After production cutbacks and workforce reductions, companies work off inventories. When those inventories are depleted, investment spending recovers as production resumes. People work more hours because of the reduced workforce and therefore make more money. This permits them to spend more and Voila! Happy days are here again.
But that is not what is happening today. Consumers are not using earnings to buy goods, they are paying down debt. Great you say, that means banks have more money to loan. Yes, they have more money, but no, they are not making more loans. They are simply increasing their tier one capital just like they did with the infamous stimulus package. In actual fact, commercial loans are contracting by 3 percent. Why? Probably because the banks know year three of a recession is when they take their biggest losses. And that will be in 2010.

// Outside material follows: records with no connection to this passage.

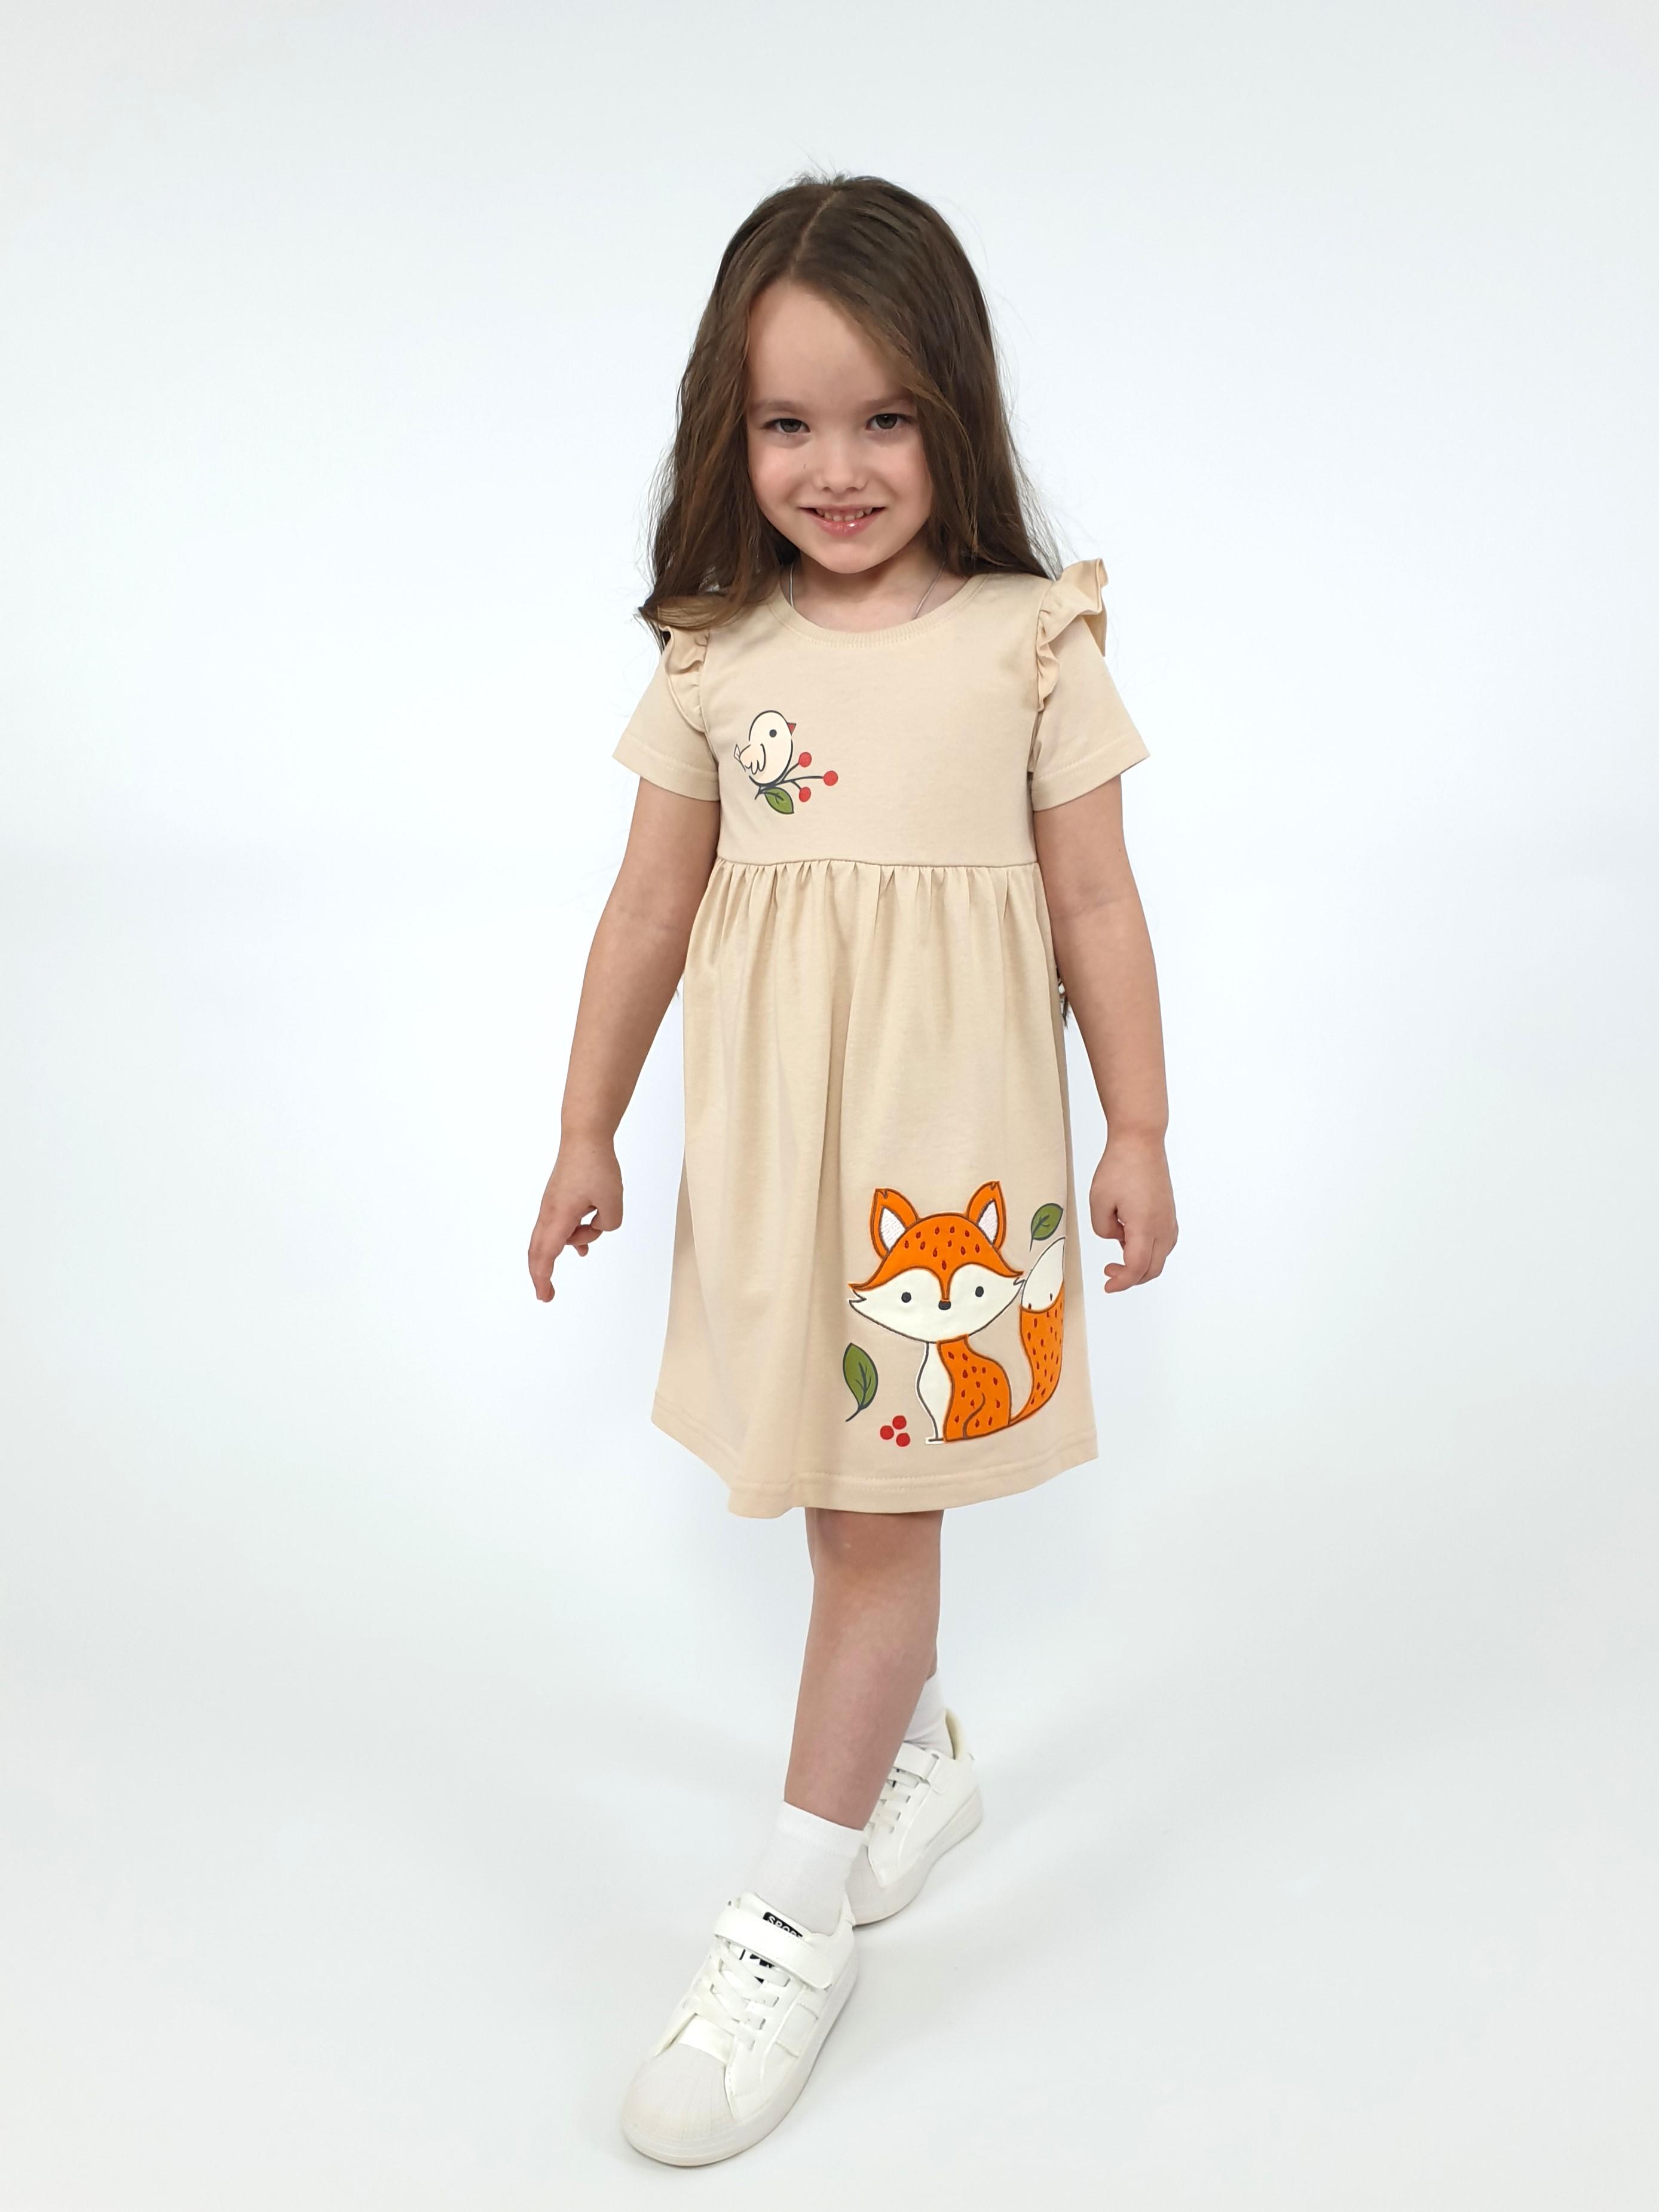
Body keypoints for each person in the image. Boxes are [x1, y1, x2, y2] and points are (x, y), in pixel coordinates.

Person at [527, 170, 1177, 2167]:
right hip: (784, 1168)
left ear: (954, 414)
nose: (838, 466)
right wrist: (584, 1127)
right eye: (789, 422)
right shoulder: (715, 656)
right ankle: (917, 1757)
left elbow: (1098, 902)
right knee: (837, 1505)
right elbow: (648, 911)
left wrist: (1140, 1125)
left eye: (886, 417)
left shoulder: (1028, 642)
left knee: (876, 1529)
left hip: (947, 1187)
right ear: (729, 436)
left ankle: (790, 1917)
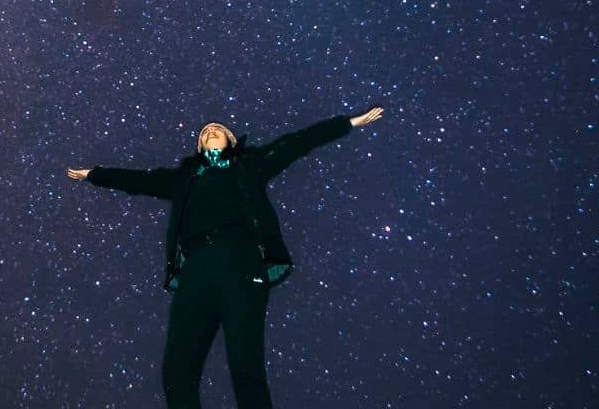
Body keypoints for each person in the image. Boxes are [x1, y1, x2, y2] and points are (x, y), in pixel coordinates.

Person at [66, 106, 384, 408]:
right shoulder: (184, 178)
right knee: (177, 372)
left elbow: (295, 143)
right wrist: (95, 174)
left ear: (231, 140)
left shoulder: (251, 165)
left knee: (246, 367)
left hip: (241, 262)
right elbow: (139, 181)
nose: (211, 130)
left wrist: (347, 123)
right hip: (196, 269)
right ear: (200, 145)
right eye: (205, 132)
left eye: (218, 129)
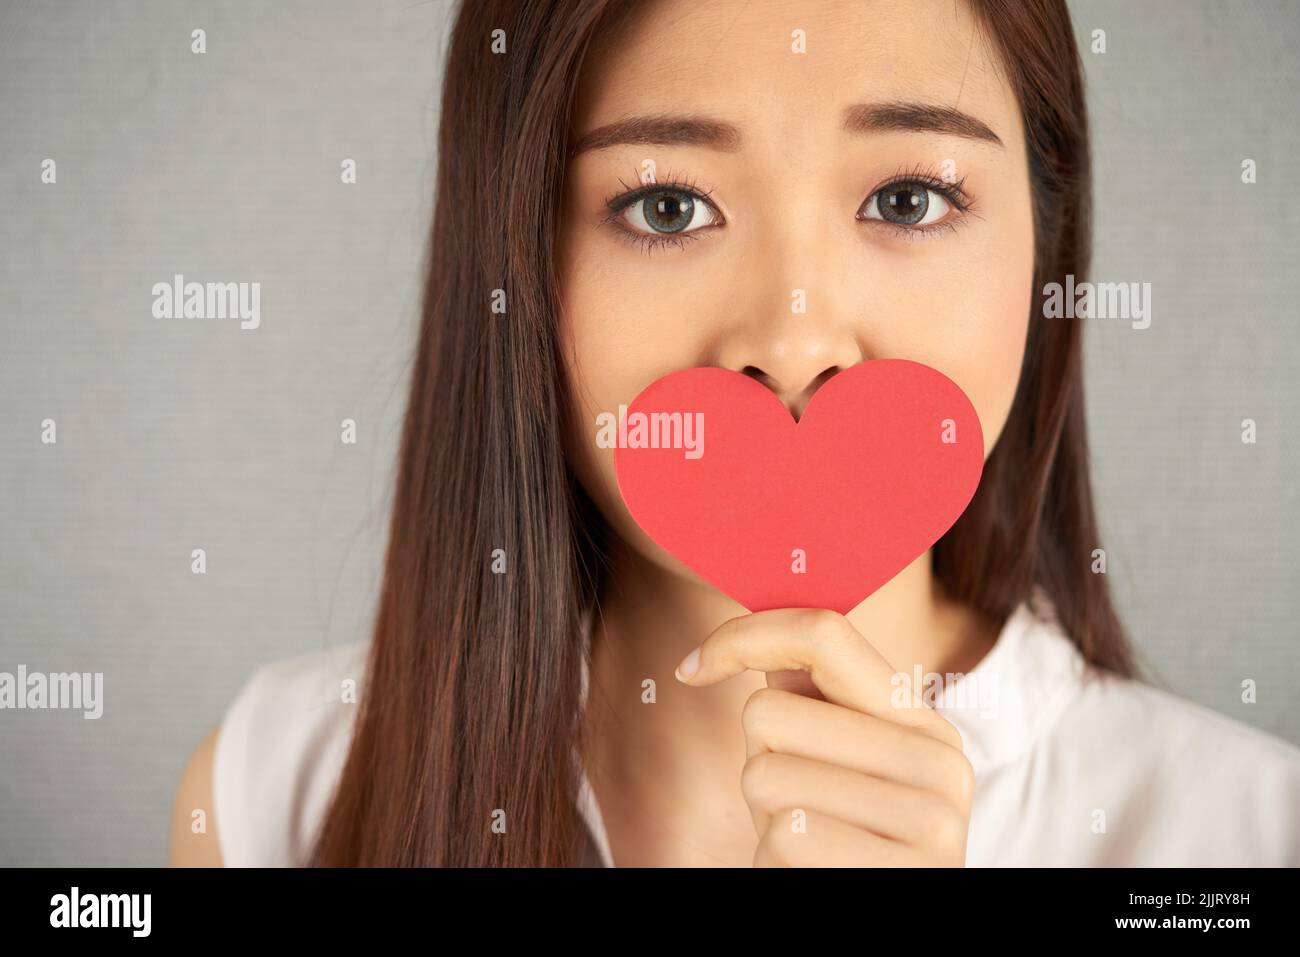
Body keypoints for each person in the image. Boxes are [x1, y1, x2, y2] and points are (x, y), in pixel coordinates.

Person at [170, 0, 1300, 868]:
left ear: (1046, 257)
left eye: (907, 199)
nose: (795, 339)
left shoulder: (1242, 836)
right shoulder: (277, 790)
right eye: (667, 207)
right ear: (511, 259)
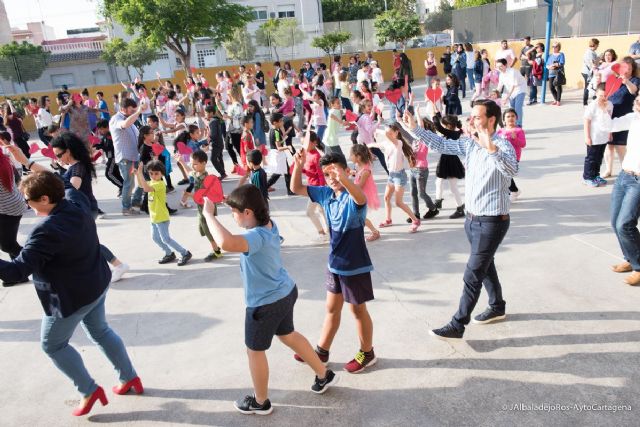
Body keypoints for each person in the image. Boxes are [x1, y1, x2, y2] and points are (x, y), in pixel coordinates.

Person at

There are scenarios that could prove me wrong and we should all hope for them to be right and me to be wrong. I would love nothing more than to apologize for being wrong instead of being right in this case.
As for what to watch, clearly the first indicator of real recovery will be the loosening of credit. Without credit businesses cannot survive, much less expand, and people cannot buy homes and cars. It is the foundation of a solid recovery.
Exhibitions mirror the industries they serve…always have and always will. Until industries begin to recover the events that serve them cannot.
As for keys to watch for the exhibition business, look for the return of real company earnings … not just smaller losses due mostly to cost reductions. And as for industries to watch, monitor the building and construction shows. Most happen in the first quarter of each year. They are predictive because they are the beginning of a food chain that leads to selling floor coverings, bathroom and kitchen fixtures, appliances, furniture and accessories and even landscaping. As far as 2010 is concerned, these shows are basically sold and the early reports are not encouraging. There could be some improvement in 2011, but probably not much. I just hope that nothing comes along to disturb a recovery in 2012.
The opening quote was written by John Maynard Keynes in 1936. In the absence of reliable models and indicators we turn to opinion and guesswork and we tend to believe the crowd. The crowd thinks the recovery is real. Let’s hope this time the crowd is right.